Машина остановилась, и Стремянной, круто повернувшись всем корпусом направо, стал пристально разглядывать ничем не приметный одноэтажный деревянный домик, боковым фасадом выходящий на улицу. По обеим сторонам невысокого крылечка в три покосившиеся ступеньки угрюмо стояли старые дуплистые ветлы. Ветра не было, но, повинуясь какому-то неуловимому движению воздуха, ветки их по временам покачивались и роняли на затоптанные ступени клочки легкого, удивительно чистого снега. Стремянной глядел на эти ветлы и молчал, но по тому, как сжались его челюсти, каким напряженным стал его взгляд, оба его спутника сразу поняли, что это и есть тот самый дом, о котором он шутя говорил им в землянке на берегу Дона…
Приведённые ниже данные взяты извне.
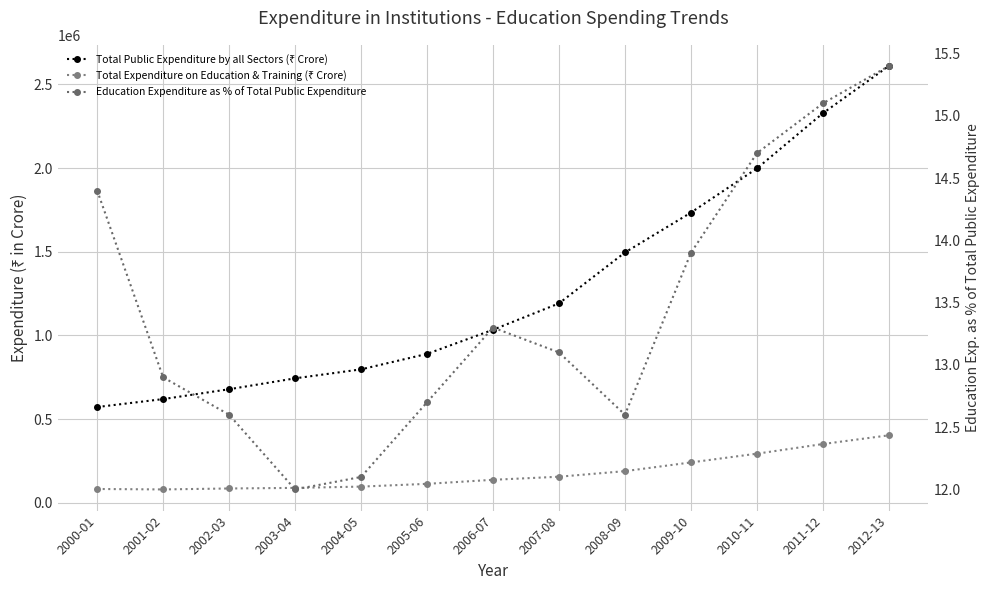

What is the total value across all series at 2004-05?

894051.9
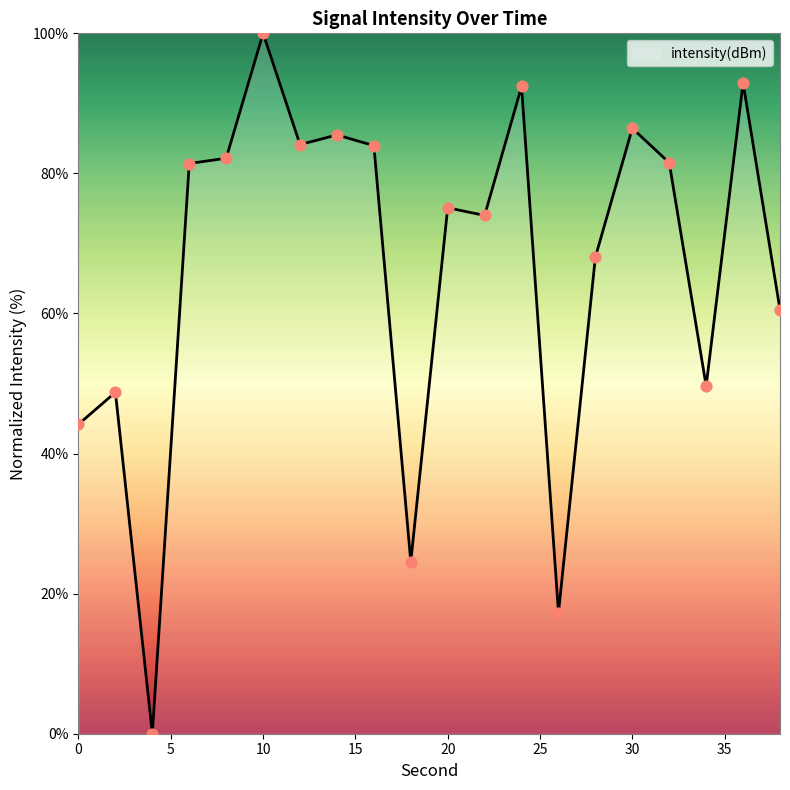

What is the difference between the maximum and minimum values?

100.0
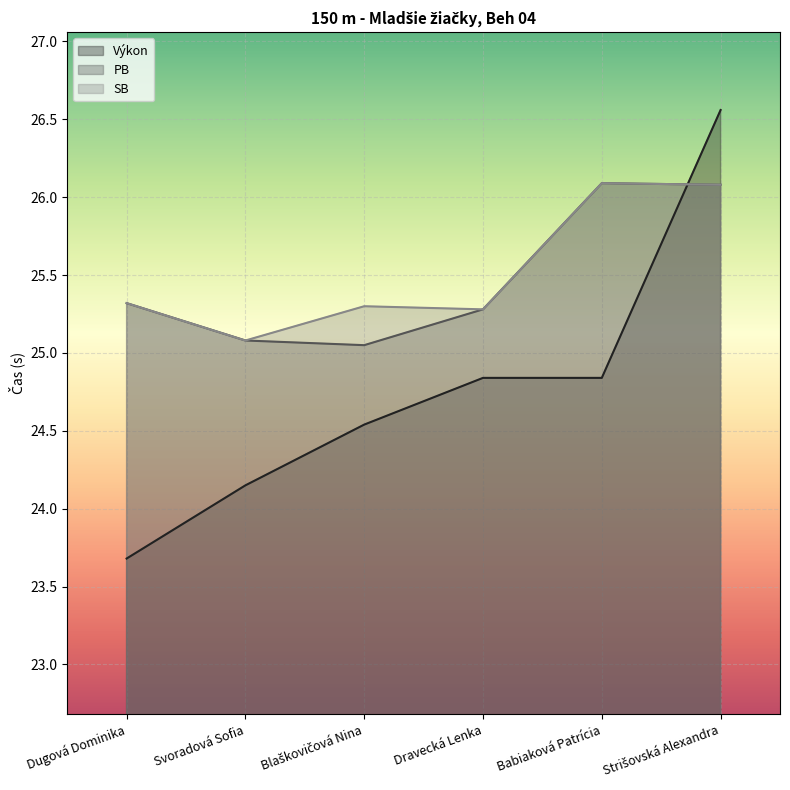

In SB, how many points are lower than both neighbors (excluding endpoints)?

2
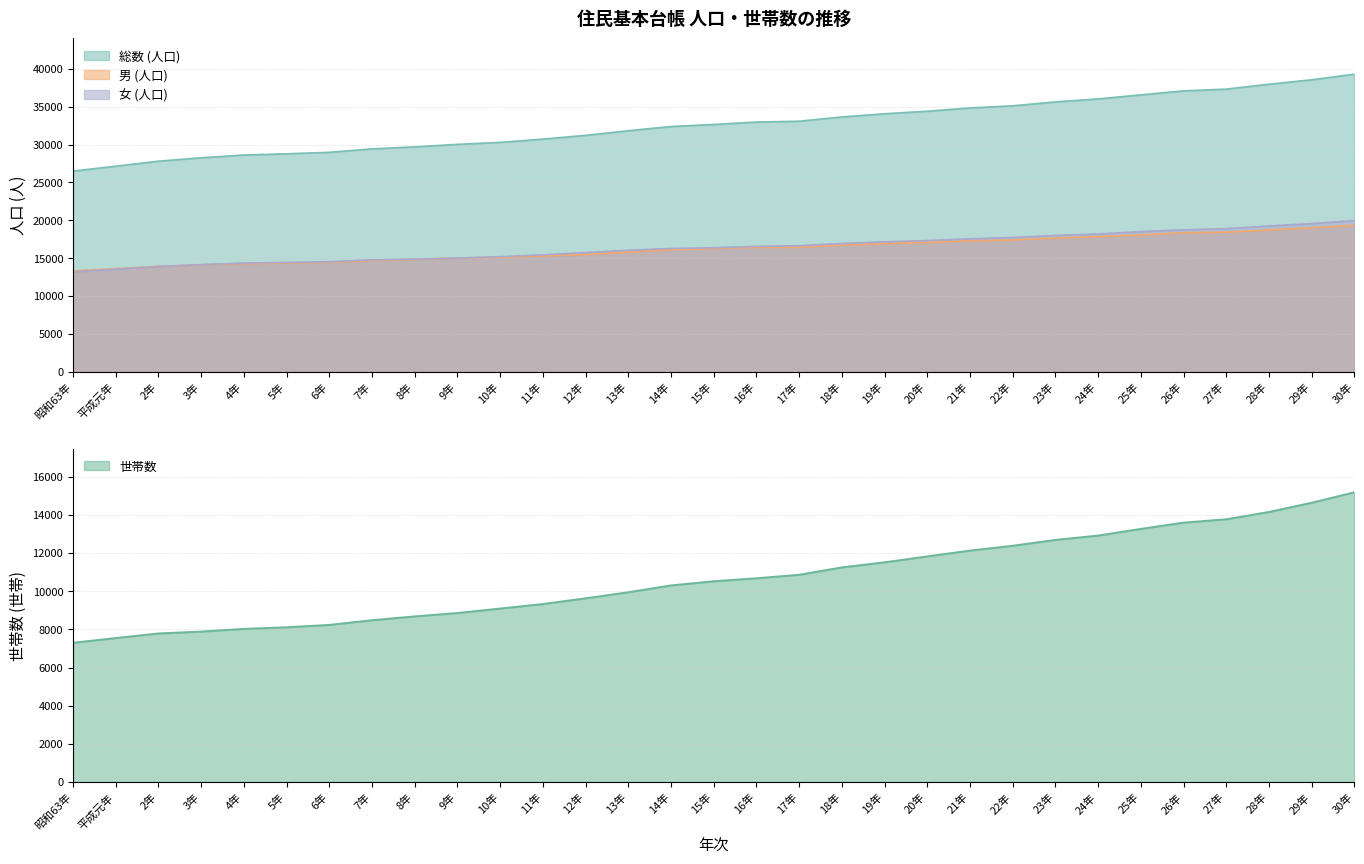

What is the total value across all series at 7年?

67362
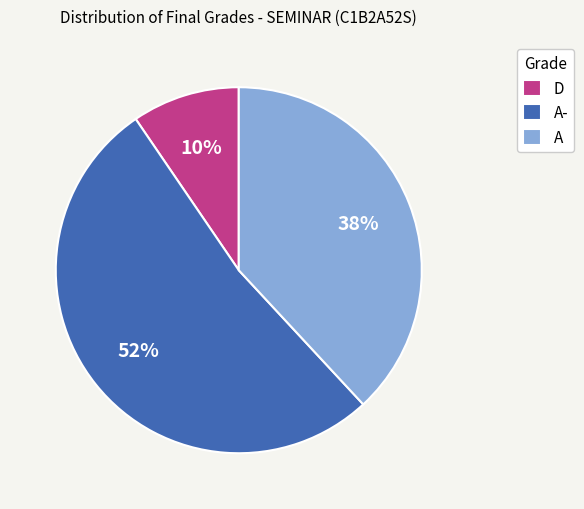

Do A- and A together represent more than half of the pie?

Yes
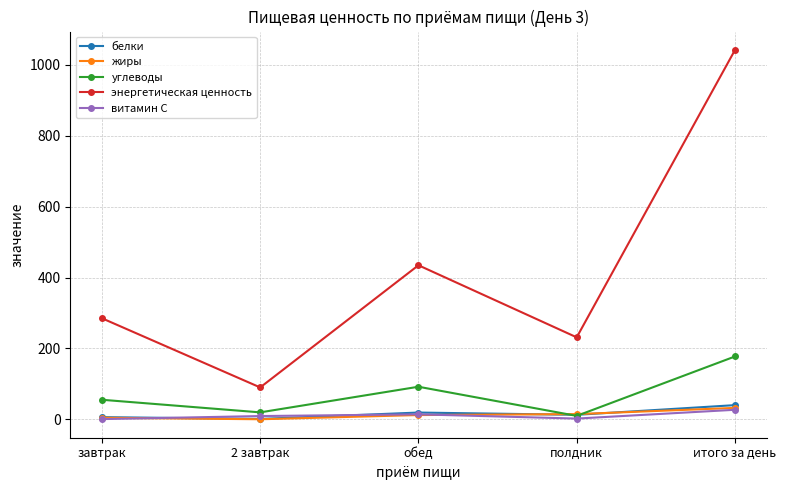

At which label does энергетическая ценность first exceed 285?

завтрак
Так прошла, должно быть, целая минута.
— Может, сойдешь, товарищ Стремянной, посмотришь все-таки? — легонько дотрагиваясь до его плеча, негромко спросил Громов.
Стремянной, не оборачиваясь, помотал головой:
— Да нет, не стоит… Там пусто.
— Разве? А смотри-ка, между рамами кринка стоит, и окошко свежей бумагой заклеено. Нет, там, видно, живут…
— Ну, пусть живут… Поворачивай к вокзалу, Варламов.
Машина, подпрыгивая на ухабах и объезжая воронки, выбралась к железнодорожному переезду, пересекла его, с трудом пробралась мимо развалин вокзала и водокачки и очутилась на маленькой привокзальной площади, где до войны посреди круглого сквера стоял памятник Ленину, а сейчас высился лишь один гранитный постамент. Шофер вдруг резко затормозил.
Стремянной, а за ним Иванов и Громов быстро соскочили на землю и сняли шапки. Перед ними на покатой, занесенной снежком клумбе лежали трупы расстрелянных пленных бойцов. Их было человек двадцать — одни в потрепанных солдатских шинелях, другие в ватниках. В тот миг, когда их застала смерть, каждый падал по-своему, но было какое-то страшное однообразие смерти в этих распростертых телах.
Никто из стоявших над убитыми не заметил, как из-за угла ближайшего дома появился мальчик лет, должно быть, девяти-десяти. Он был одет в коротенькую курточку шинельного сукна, в которой ему было холодно. Он зябко жался. На его ногах были старые, латаные-перелатанные валенки, а на голове рваная солдатская шапка. Мальчик медленно подошел к ограде сквера, сосредоточенно разглядывая приезжих большими серыми глазами. Маленькое, сморщенное в кулачок лицо казалось серьезным, даже строгим.